Although she serviced destroyers primarily, Arcadia was called upon in November 1966 to repair the aircraft carrier . The tender departed Newport on 19 November for the cruise to Mayport, Florida where she remained until 13 December completing the repair work needed following a Mediterranean cruise. Upon completing work on the "Sara" she sailed for Roosevelt Rhodes Puerto Rice, then San Juan for about 4 weeks, she then returned to Newport and resumed her normal operations. In both 1966 and 1967, Arcadia made cruises to Key West and Naval Station Mayport to provide services to Destroyer Division 601, Destroyer Squadron 16, and reserve training destroyers from various ports in the Gulf of Mexico.

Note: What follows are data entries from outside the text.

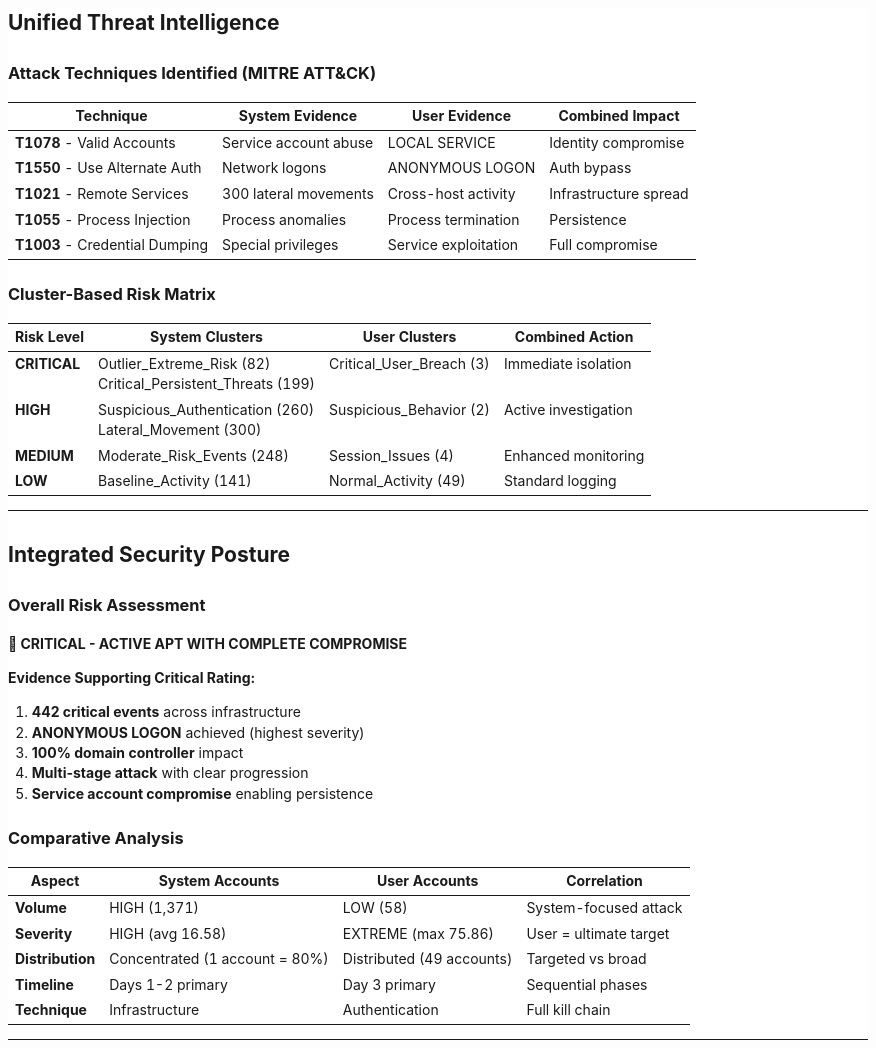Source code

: 
## Unified Threat Intelligence

### Attack Techniques Identified (MITRE ATT&CK)

| Technique | System Evidence | User Evidence | Combined Impact |
|-----------|-----------------|---------------|-----------------|
| **T1078** - Valid Accounts | Service account abuse | LOCAL SERVICE | Identity compromise |
| **T1550** - Use Alternate Auth | Network logons | ANONYMOUS LOGON | Auth bypass |
| **T1021** - Remote Services | 300 lateral movements | Cross-host activity | Infrastructure spread |
| **T1055** - Process Injection | Process anomalies | Process termination | Persistence |
| **T1003** - Credential Dumping | Special privileges | Service exploitation | Full compromise |

### Cluster-Based Risk Matrix

| Risk Level | System Clusters | User Clusters | Combined Action |
|------------|-----------------|---------------|-----------------|
| **CRITICAL** | Outlier_Extreme_Risk (82)<br>Critical_Persistent_Threats (199) | Critical_User_Breach (3) | Immediate isolation |
| **HIGH** | Suspicious_Authentication (260)<br>Lateral_Movement (300) | Suspicious_Behavior (2) | Active investigation |
| **MEDIUM** | Moderate_Risk_Events (248) | Session_Issues (4) | Enhanced monitoring |
| **LOW** | Baseline_Activity (141) | Normal_Activity (49) | Standard logging |

---

## Integrated Security Posture

### Overall Risk Assessment

**🔴 CRITICAL - ACTIVE APT WITH COMPLETE COMPROMISE**

**Evidence Supporting Critical Rating:**
1. **442 critical events** across infrastructure
2. **ANONYMOUS LOGON** achieved (highest severity)
3. **100% domain controller** impact
4. **Multi-stage attack** with clear progression
5. **Service account compromise** enabling persistence

### Comparative Analysis

| Aspect | System Accounts | User Accounts | Correlation |
|--------|-----------------|---------------|-------------|
| **Volume** | HIGH (1,371) | LOW (58) | System-focused attack |
| **Severity** | HIGH (avg 16.58) | EXTREME (max 75.86) | User = ultimate target |
| **Distribution** | Concentrated (1 account = 80%) | Distributed (49 accounts) | Targeted vs broad |
| **Timeline** | Days 1-2 primary | Day 3 primary | Sequential phases |
| **Technique** | Infrastructure | Authentication | Full kill chain |

---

Arcadia was decommissioned on 28 June 1968, berthed in the National Defense Reserve Fleet contingent in the James River on 15 November, and formally transferred to the Maritime Administration on 30 June 1969. Her name was struck from the Naval Vessel Register on 1 July 1973, and she was sold to Levin Metals of San Jose, California on 1 August 1974 and scrapped in San Pedro, California.